Zamoyski emphasizes that calling the Battle of Warsaw the "Miracle on the Vistula" is unjustified, because the victory of Polish troops was not a miracle or accident. He said: “First of all, Piłsudski led the entire offensive from the Wieprz River very decisively and well, the plan was great, but the Russian troops were also at their end of strength, because this long, 600-kilometre fast march towards Warsaw exhausted them and disorganized them so much that they were not able to resist or regroup, and only panic on the Polish side could open the gates to Warsaw for them.

“If we are looking for a miracle, it was rather the fact that Polish society, which was after more than 100 years of partitions and which, to a large extent, was not native to Poland, managed to stand together in defence of this long-awaited independence. The fact that everything worked smoothly, trains ran, the army did not collapse, the civilian population helped, the administration did not fail, and the newly established state institutions functioned. This proved that Poles deserved this newly regained independence and it was not a romantic dream of a small elite, but really a dream of the vast majority of the population.”

According to the historian, although the Battle of Warsaw was key to stopping the Bolshevik offensive, it did not enter the general consciousness in the West, not even in the UK, despite the fact that British politician and diplomat Edgar Vincent, Viscount D'Abernon, recognized it as the 18th most decisive battle in the history of the world. 

He explains this by the fact that just as the Bolshevik threat suddenly appeared in July-August 1920, it was stopped just as quickly by Piłsudski, so apart from some statesmen, few realized the possible consequences.
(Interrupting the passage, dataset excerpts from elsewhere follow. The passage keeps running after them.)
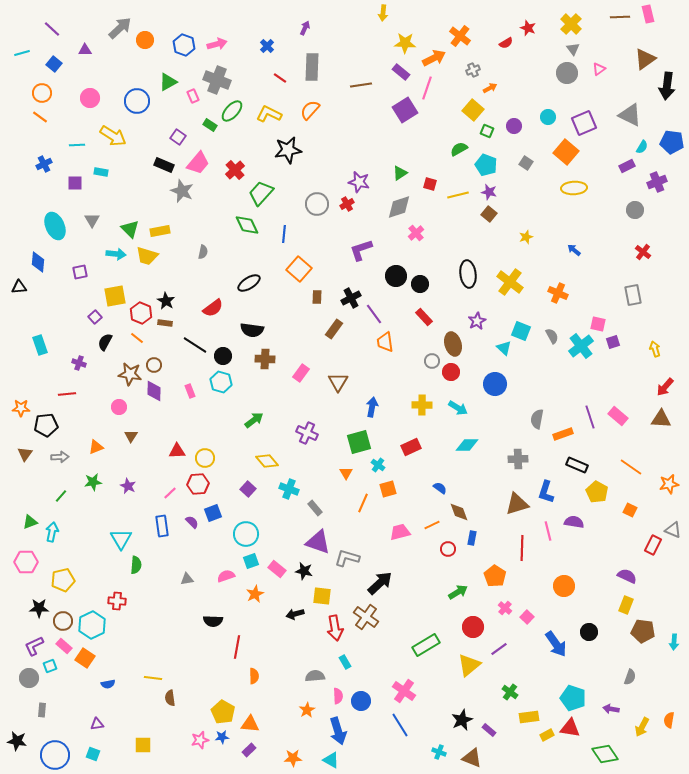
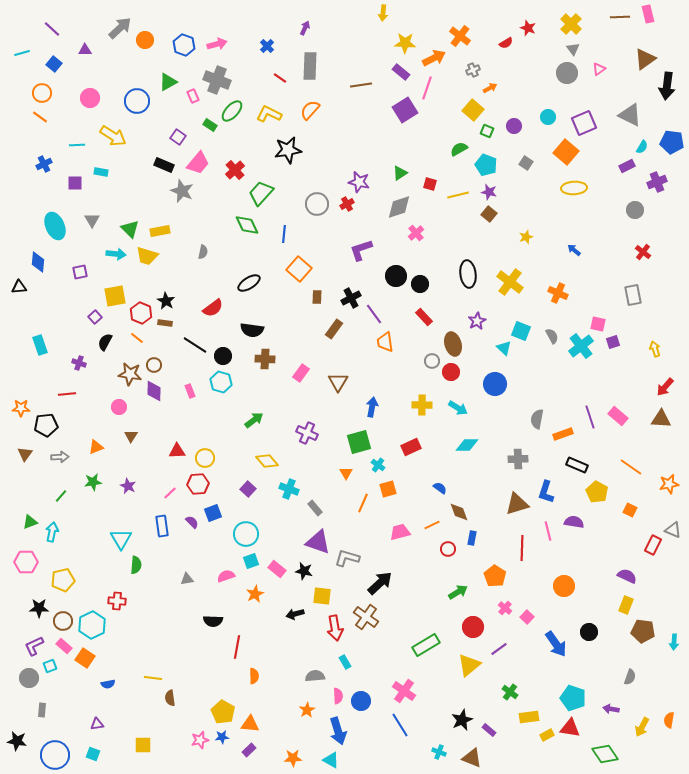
gray rectangle at (312, 67): moved 2 px left, 1 px up
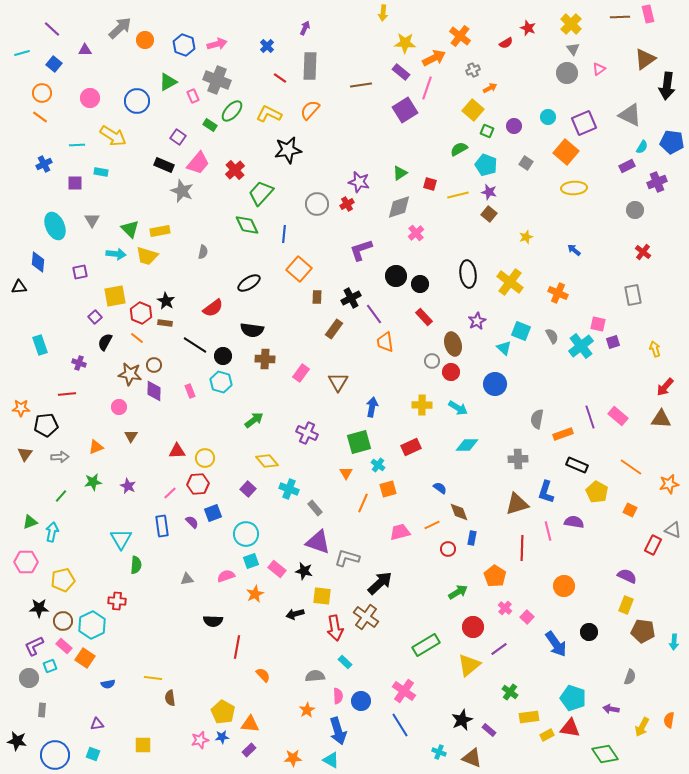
cyan rectangle at (345, 662): rotated 16 degrees counterclockwise
orange semicircle at (254, 676): moved 9 px right, 1 px up; rotated 42 degrees counterclockwise
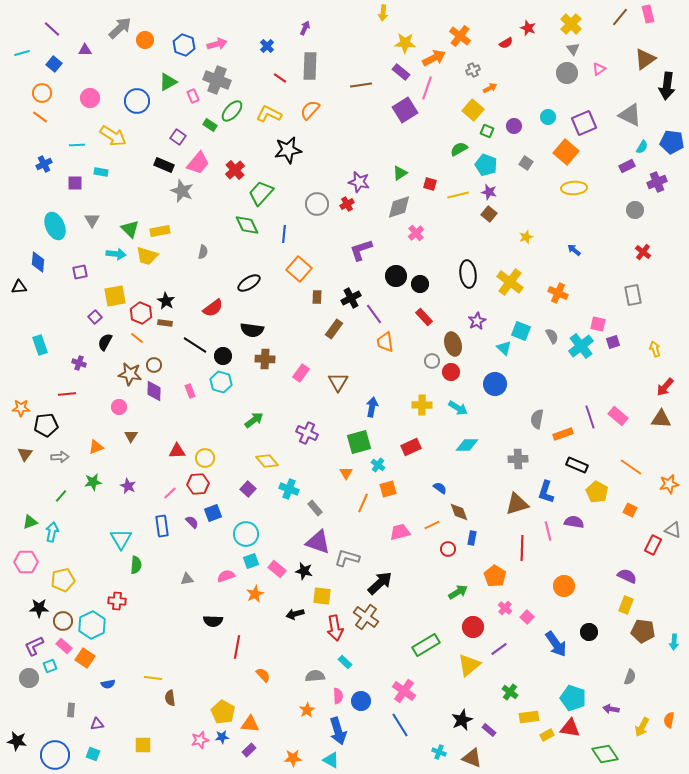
brown line at (620, 17): rotated 48 degrees counterclockwise
gray rectangle at (42, 710): moved 29 px right
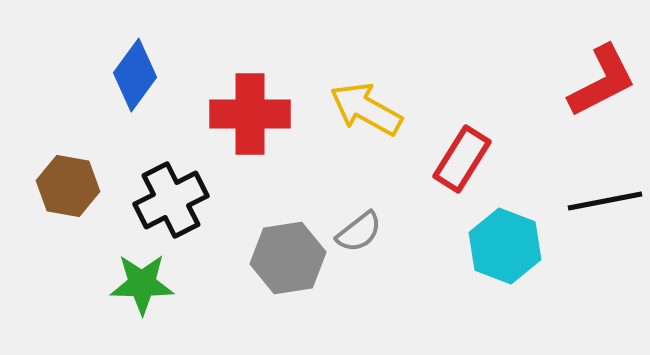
As a result, the event has never actually taken root in the consciousness of Western public opinion.

Zamoyski believes that this ignorance does not only concern the Battle of Warsaw, because the average Brit, when asked in the street, knows nothing about the Battle of Waterloo. On the other hand, Zamoyski believes that thanks to his books published in English and Norman Davies' White Eagle, Red Star, among people interested in history, the knowledge of this subject is still much greater in the Anglo-Saxon world than, for example, in France.
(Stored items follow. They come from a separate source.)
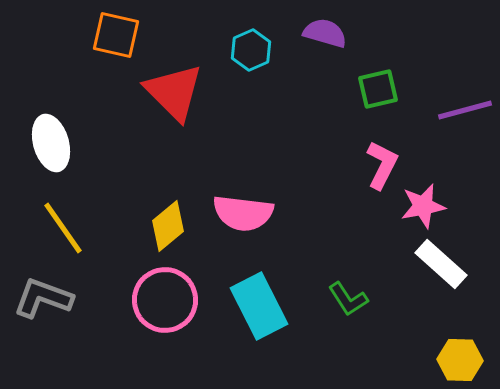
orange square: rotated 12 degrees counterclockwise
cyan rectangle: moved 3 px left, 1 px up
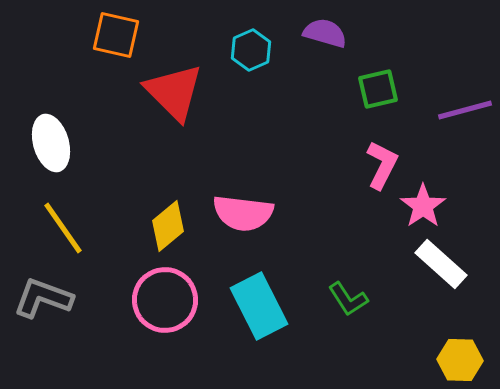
pink star: rotated 24 degrees counterclockwise
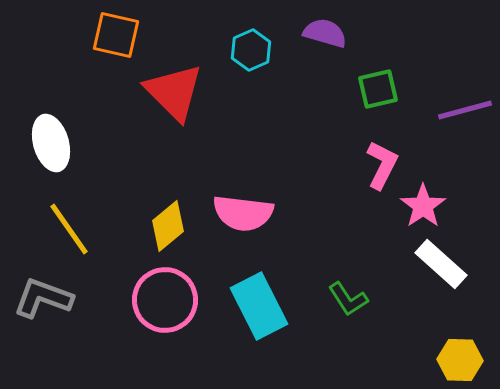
yellow line: moved 6 px right, 1 px down
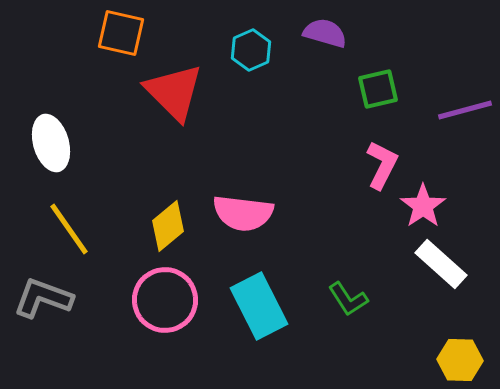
orange square: moved 5 px right, 2 px up
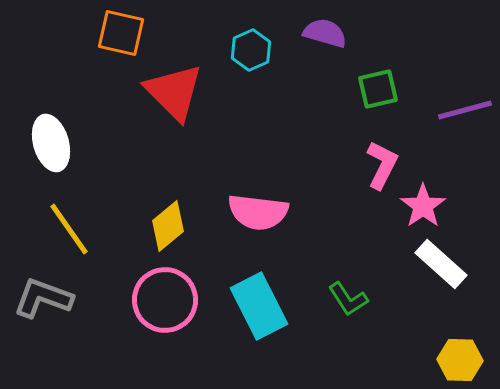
pink semicircle: moved 15 px right, 1 px up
Adam Zamoyski is a British-Polish historian, writer and publicist, author of several books on the history of Poland and the history of Europe in the 19th century, including two devoted to the Polish-Soviet war" The Battle for the Marchlands, A history of the 1920 Polish-Soviet War and Warsaw 1920. Lenin's Failed Conquest of Europe. He regularly publishes in major British newspapers and lives in London.